WHAT YOU ARE ASKED TO DO:
A complete answer includes every line below with the word "może".

Recorded data:

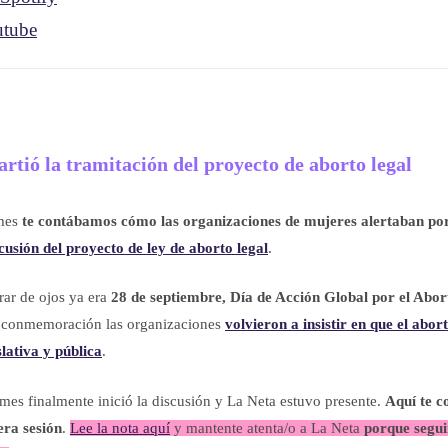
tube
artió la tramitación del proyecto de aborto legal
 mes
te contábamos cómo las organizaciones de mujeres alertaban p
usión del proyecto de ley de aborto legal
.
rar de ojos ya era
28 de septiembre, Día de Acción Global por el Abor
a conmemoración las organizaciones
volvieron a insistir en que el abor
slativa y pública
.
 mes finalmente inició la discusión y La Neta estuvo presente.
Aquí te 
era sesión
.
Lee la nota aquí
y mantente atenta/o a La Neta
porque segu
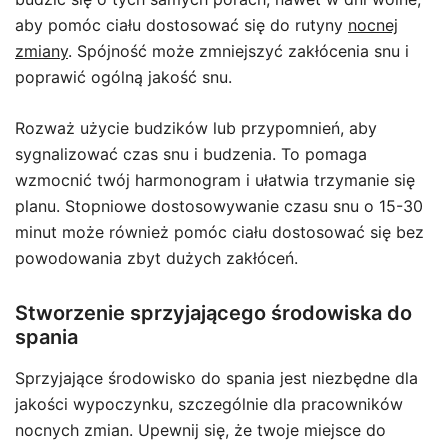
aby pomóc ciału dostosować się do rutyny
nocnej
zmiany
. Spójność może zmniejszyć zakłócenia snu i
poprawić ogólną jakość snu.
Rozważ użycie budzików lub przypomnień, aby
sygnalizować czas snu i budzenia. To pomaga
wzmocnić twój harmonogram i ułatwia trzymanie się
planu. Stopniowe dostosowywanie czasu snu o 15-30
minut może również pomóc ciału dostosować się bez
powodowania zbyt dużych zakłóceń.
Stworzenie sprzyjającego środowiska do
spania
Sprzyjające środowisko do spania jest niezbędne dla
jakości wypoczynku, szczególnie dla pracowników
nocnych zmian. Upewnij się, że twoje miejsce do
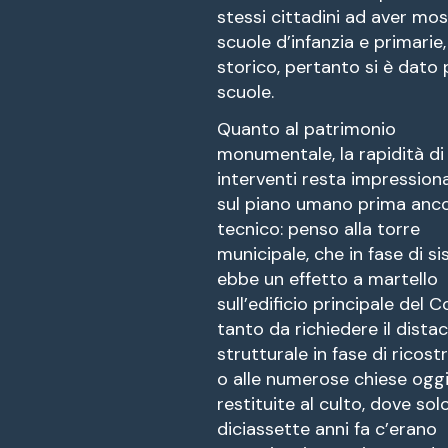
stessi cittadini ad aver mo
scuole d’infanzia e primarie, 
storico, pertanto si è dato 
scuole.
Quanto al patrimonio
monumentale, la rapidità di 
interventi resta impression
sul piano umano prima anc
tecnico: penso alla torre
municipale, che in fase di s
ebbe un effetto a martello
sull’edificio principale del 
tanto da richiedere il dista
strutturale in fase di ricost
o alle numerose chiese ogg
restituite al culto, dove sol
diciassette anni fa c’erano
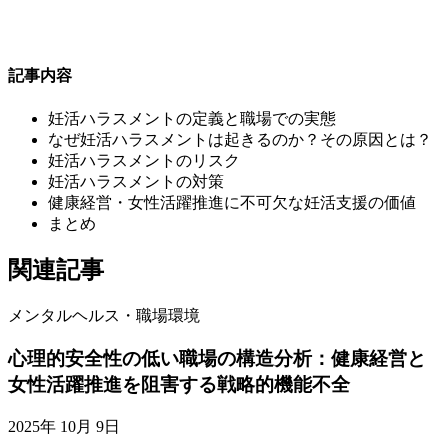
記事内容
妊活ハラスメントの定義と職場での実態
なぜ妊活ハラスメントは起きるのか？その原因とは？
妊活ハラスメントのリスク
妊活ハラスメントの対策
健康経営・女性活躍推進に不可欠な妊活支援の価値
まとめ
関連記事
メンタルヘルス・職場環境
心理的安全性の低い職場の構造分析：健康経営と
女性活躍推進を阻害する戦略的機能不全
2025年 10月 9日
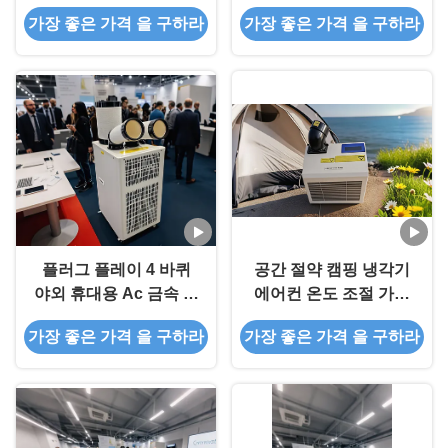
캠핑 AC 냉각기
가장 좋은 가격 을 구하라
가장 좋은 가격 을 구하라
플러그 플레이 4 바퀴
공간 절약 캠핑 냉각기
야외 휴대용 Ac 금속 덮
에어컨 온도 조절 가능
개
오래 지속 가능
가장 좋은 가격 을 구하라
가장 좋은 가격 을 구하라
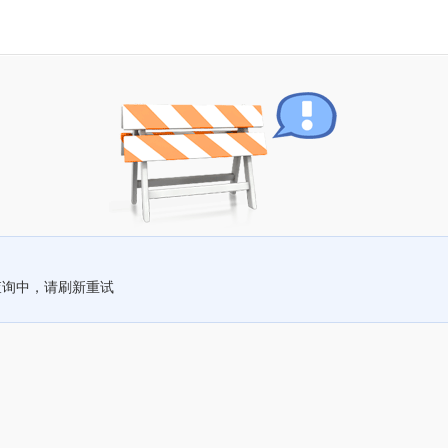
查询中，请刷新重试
...
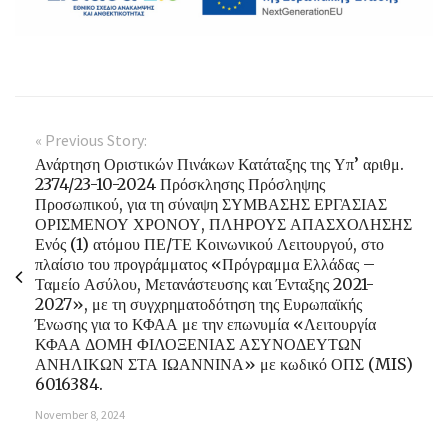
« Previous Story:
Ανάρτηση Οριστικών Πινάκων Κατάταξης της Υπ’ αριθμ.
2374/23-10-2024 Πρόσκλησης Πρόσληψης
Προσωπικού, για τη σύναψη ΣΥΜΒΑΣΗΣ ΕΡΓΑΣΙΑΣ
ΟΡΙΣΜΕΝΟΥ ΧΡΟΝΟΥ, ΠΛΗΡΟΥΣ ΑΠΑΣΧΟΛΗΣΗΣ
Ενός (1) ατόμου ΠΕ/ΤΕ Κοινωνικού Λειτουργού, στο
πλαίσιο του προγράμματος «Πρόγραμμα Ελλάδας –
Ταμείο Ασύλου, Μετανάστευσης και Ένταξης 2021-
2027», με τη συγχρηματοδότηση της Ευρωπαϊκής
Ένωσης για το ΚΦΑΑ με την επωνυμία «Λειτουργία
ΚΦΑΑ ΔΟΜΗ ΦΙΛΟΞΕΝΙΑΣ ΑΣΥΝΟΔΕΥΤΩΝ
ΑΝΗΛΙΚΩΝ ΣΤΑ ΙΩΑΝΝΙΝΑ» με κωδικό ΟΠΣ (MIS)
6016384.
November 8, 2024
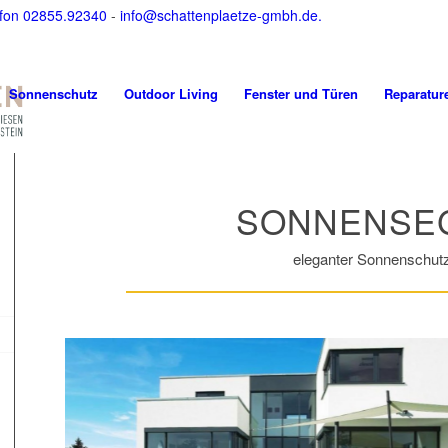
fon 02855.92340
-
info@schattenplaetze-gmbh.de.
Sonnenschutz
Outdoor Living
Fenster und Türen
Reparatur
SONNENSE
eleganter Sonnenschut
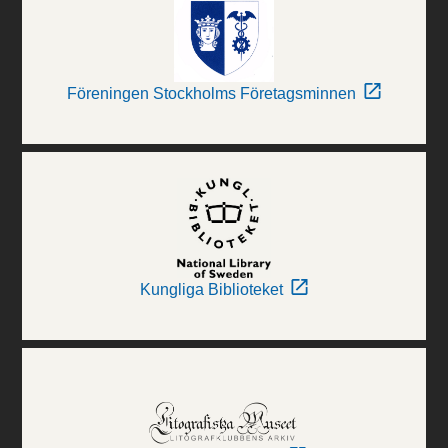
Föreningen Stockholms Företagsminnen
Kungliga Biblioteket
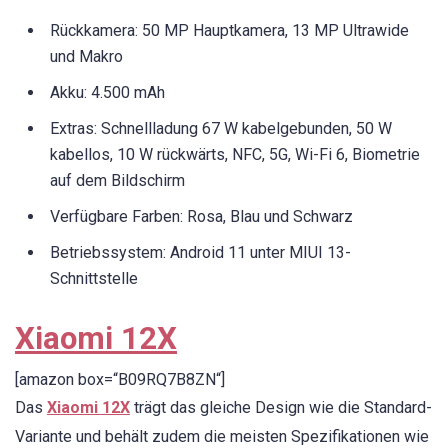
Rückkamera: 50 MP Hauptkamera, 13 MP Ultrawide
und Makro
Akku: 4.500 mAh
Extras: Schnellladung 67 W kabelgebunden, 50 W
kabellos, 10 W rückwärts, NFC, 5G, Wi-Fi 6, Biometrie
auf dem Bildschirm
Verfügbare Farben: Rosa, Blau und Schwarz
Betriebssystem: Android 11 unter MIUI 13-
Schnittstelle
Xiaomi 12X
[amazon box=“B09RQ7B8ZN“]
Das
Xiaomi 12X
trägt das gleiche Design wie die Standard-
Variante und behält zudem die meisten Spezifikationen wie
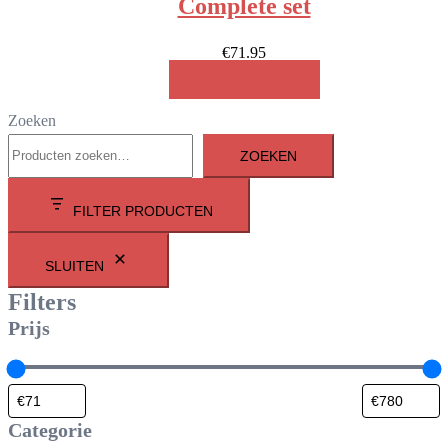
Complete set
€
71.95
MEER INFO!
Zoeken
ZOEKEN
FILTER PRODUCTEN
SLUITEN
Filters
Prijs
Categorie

FINISHED EXERCISE:
. Spójność może zmniejszyć zakłócenia snu i
minut może również pomóc ciału dostosować się bez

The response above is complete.